Written task: Copy out the listing below line for line, keeping every word and number as it is, but leave out the pictures.

The data:

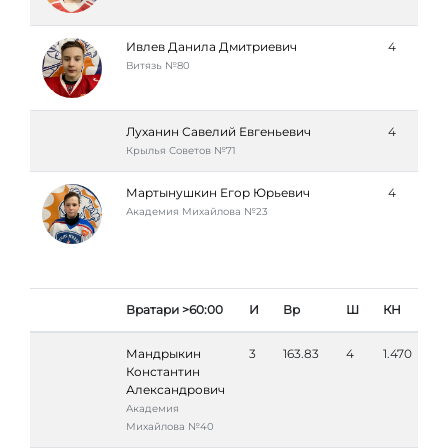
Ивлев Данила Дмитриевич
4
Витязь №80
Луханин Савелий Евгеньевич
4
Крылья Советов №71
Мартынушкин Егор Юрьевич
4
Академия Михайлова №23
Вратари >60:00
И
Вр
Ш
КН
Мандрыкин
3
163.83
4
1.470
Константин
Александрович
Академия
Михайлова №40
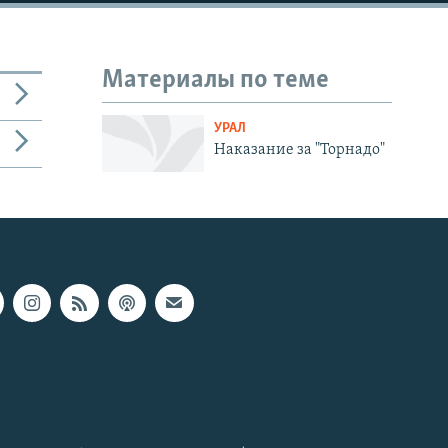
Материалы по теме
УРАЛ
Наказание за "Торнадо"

Completed task:
Ивлев Данила Дмитриевич
4
Витязь №80
Луханин Савелий Евгеньевич
4
Крылья Советов №71
Мартынушкин Егор Юрьевич
4
Академия Михайлова №23
Вратари >60:00
И
Вр
Ш
КН
Мандрыкин
3
163.83
4
1.470
Константин
Александрович
Академия
Михайлова №40
Материалы по теме
УРАЛ
Наказание за "Торнадо"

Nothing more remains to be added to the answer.